Kitty and Ophelia, her younger sister, were there. I'm not sure I like Ophelia that much, you know. She's perfectly pleasant at lunch or whatever, but give her a few drinks and she gets these... airs. We'd only been talking for a few minutes before she started showing off. I'd introduced the subject of ladies' sanitary products and no sooner had I done so than she proceeded to pooh-pooh my choice of feminie hygiene paraphenalia and starting banging on about some "Tampax Platinum" she uses. I wish she'd shove one in her mouth, quite frankly.

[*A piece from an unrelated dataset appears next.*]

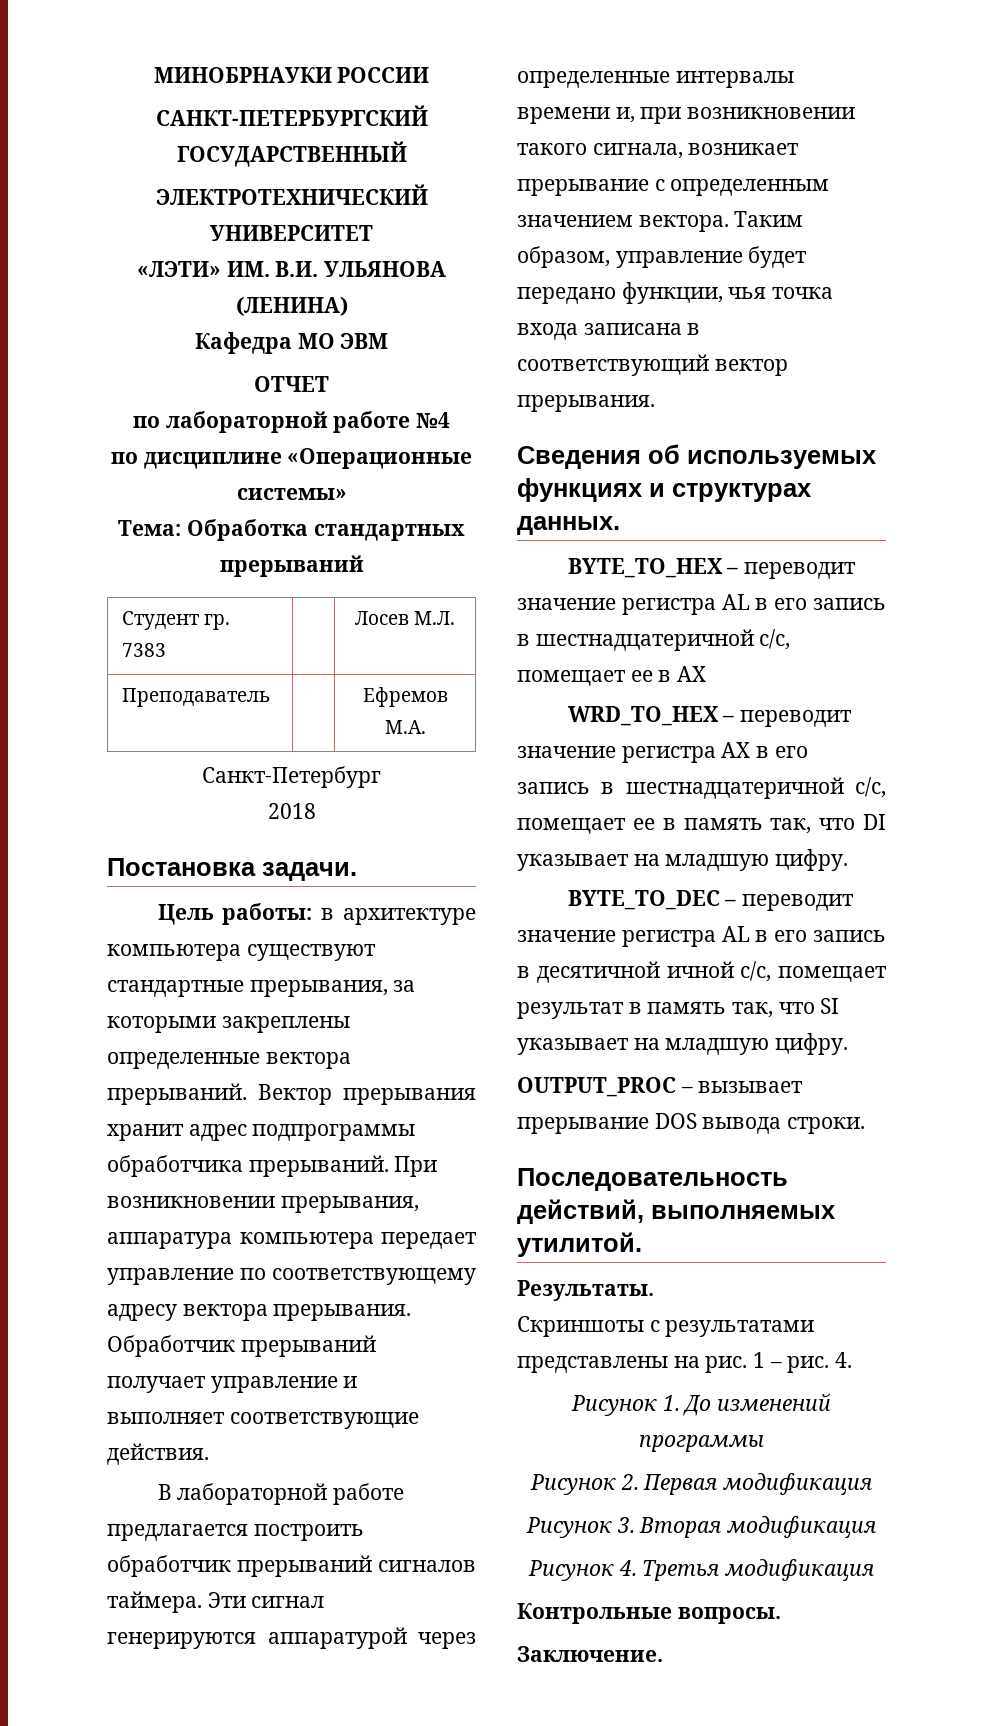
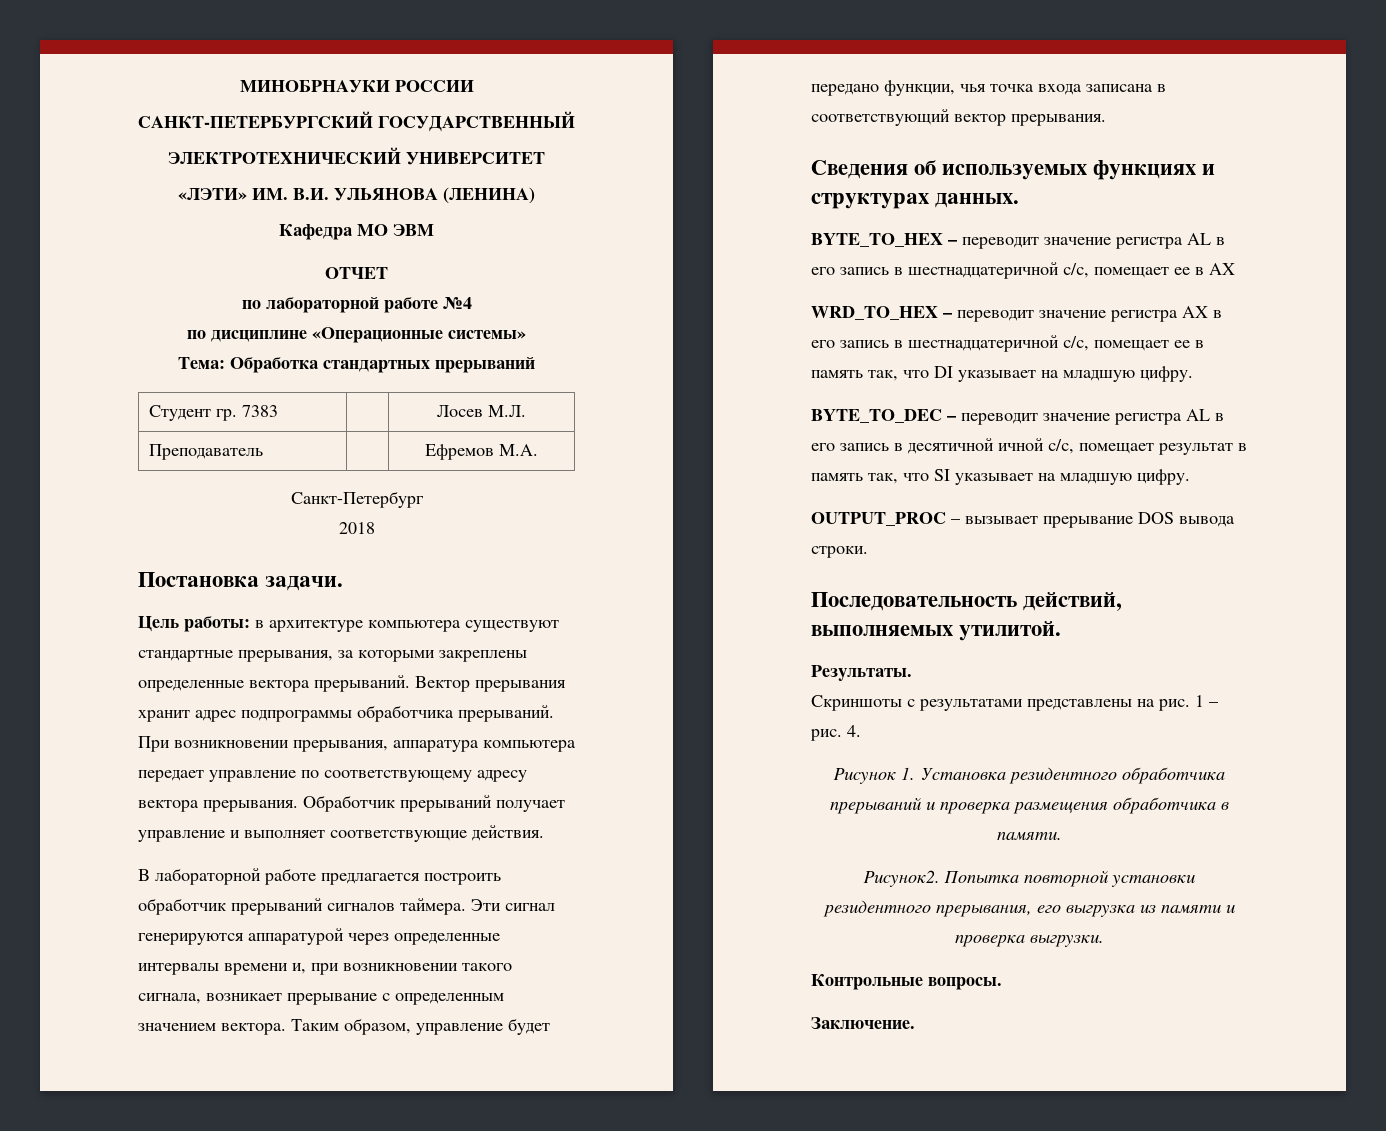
[683,1393,832,1416] [639,1435,764,1452] [529,1473,873,1495] [525,1516,877,1538] [527,1559,875,1581] До изменений программы // Рисунок 2. Первая модификация // Рисунок 3. Вторая модификация // Рисунок 4. Третья модификация -> [920,767,1225,784] [830,797,1229,814] [997,832,1062,840] [863,870,1195,887] [822,900,1235,917] [955,934,1104,947] Установка резидентного обработчика прерываний и проверка размещения обработчика в памяти. // Рисунок2. Попытка повторной установки резидентного прерывания, его выгрузка из памяти и проверка выгрузки.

Kitty had just got back from holiday in Austria. She'd had a good time but had been disappointed not to go to the places in "The Sound of Music". She said that everyone there seemed to prefer speaking English to German, and she and her friends had fed kangaroos and wombats at the zoo.

Anyway, back to the matter of the party. The centrepiece of the whole thing was a marvellous animal show and son et lumiere in the garden of the house. The host, it seems, was something of a wizard with radio devices and timed explosives. How we laughed as a flock of doves fluttered away with green, red and gold sparklers in a flourish atop their heads! How we thrilled as the host's cat was fired in a graceful arc by means of a small rocket over the pond, gently falling to earth as a tiny parachute deployed at the top of its flight! How we applauded as kilos of explosives were used to remotely detonate a baby antelope, spattering the foremost guests with blood and fragments of bone!

I'm almost giddy just thinking about it now. Nearly as giddy as that night, when one of the older executive types who'd had his eye on me gave me a drink into which he'd laughingly pretended to slip some kind of drug. I played along of course, and pretended not to notice. What a time I think I had.